En esa línea, Weretilneck remarcó que no habla de expectativas a largo plazo, sino de iniciativas en marcha. “No son promesas, sino realidades, es un gran orgullo para nosotros”, afirmó, al presentar a Río Negro como un punto de apoyo para el salto exportador. El gobernador insistió con que el dato territorial importa en el mapa nacional de inversiones y logística.

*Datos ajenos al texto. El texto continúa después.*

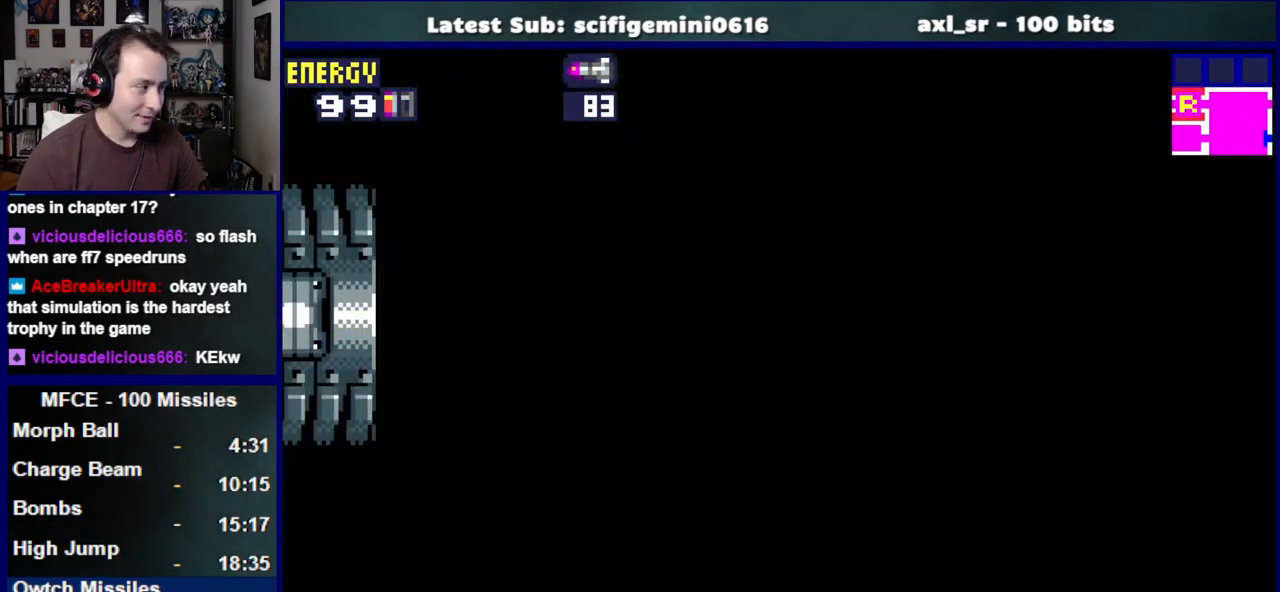
{"buttons": ["SQUARE", "DPAD_LEFT"], "left_stick": "center", "right_stick": "center", "events": []}
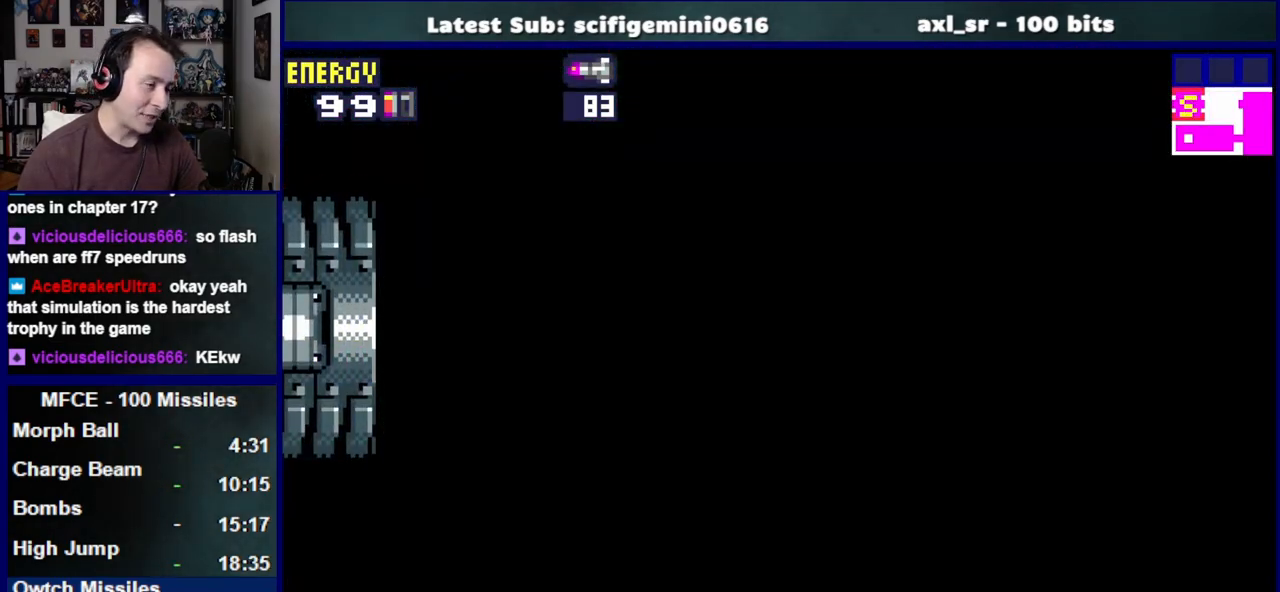
{"buttons": ["SQUARE", "DPAD_LEFT"], "left_stick": "center", "right_stick": "center", "events": []}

La referencia que buscó instalar apunta al ranking internacional del gas natural licuado. “Hoy la Argentina tiene la posibilidad de estar entre los 10 países exportadores de GNL del mundo, y que eso se haga en Río Negro no es un dato menor”, sostuvo el mandatario. En su mirada, la Provincia concentra proyectos que hacen posible ese objetivo y le dan volumen a una estrategia nacional orientada al comercio exterior.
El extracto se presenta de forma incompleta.